Ms Zubrinich said this event, along with the series of think tanks which concluded on Tuesday, were examples of how the Sunshine Coast Business Council could influence and advocate on behalf of the business community.

“Our advocacy role is extremely important and we don’t shy away from the difficult questions.  This think tank considered what was required to deliver on the ‘Shaping SEQ Regional Plan’ and how we future-proof our region for sustainable growth,” Ms Zubrinich said.

“This is the challenge — we all want to preserve what we love about the Sunshine Coast however the targets set for this region in the SEQ Plan will require us to come up with innovative ways to manage growth whilst protecting our lifestyle.

“Our think tanks provide a setting which encourages robust and constructive discussion amongst 20 representatives from local government, business, industry and interest groups.

“We can all acknowledge that a real challenge lies ahead in reconciling the SEQ Plan targets with the potential consequences, challenges and opportunities this plan creates for the Sunshine Coast.”

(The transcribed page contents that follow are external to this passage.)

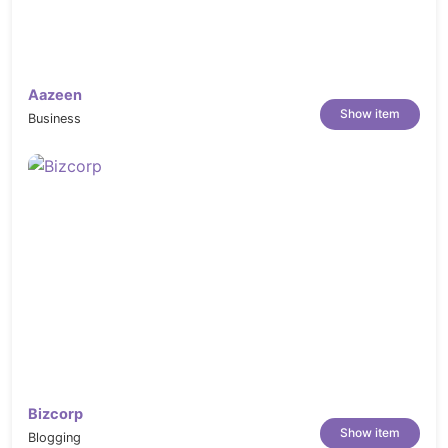
Aazeen
Show item
Business
Bizcorp
Show item
Blogging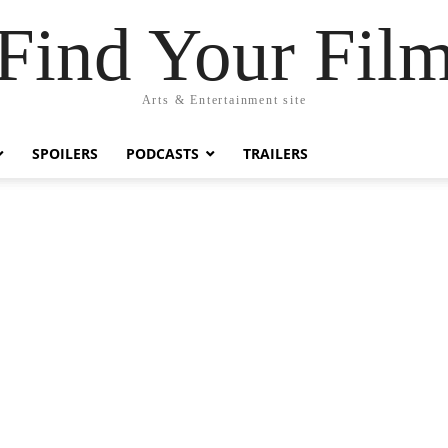
Find Your Fil
Arts & Entertainment site
SPOILERS
PODCASTS
TRAILERS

One of the challenges discussed include the region’s ability to provide affordable housing to meet the projected population growth of 200,000 people by 2041 — 191,000 for the Sunshine Coast Council area and 9,000 for Noosa, which will require around 93,000 new dwellings (87,000 in the Sunshine Coast Council area and the balance in Noosa).

“We can’t hope to meet these targets without addressing what’s referred to as the ‘missing middle’, which is a form of housing offering greater density and diversity such as terrace housing, detached dwellings and medium-rise townhouses – in a way which is compatible with surrounding lower density residential environments,” Ms Zubrinich said.

“It is essential to effectively engage the community in discussions around the challenges and options that needed to be considered to accommodate affordable housing growth, while still maintaining the lifestyle that Sunshine Coast communities demand.

“As residents on the Coast we all want to ensure that the Sunshine Coast remains a well-designed, affordable, safe, clean and healthy place to live and work.”

The outcomes from the think tanks will now be taken into the SCBC’s Combined Government and Business Forum which will be held on Tuesday 25 September at the University of the Sunshine Coast.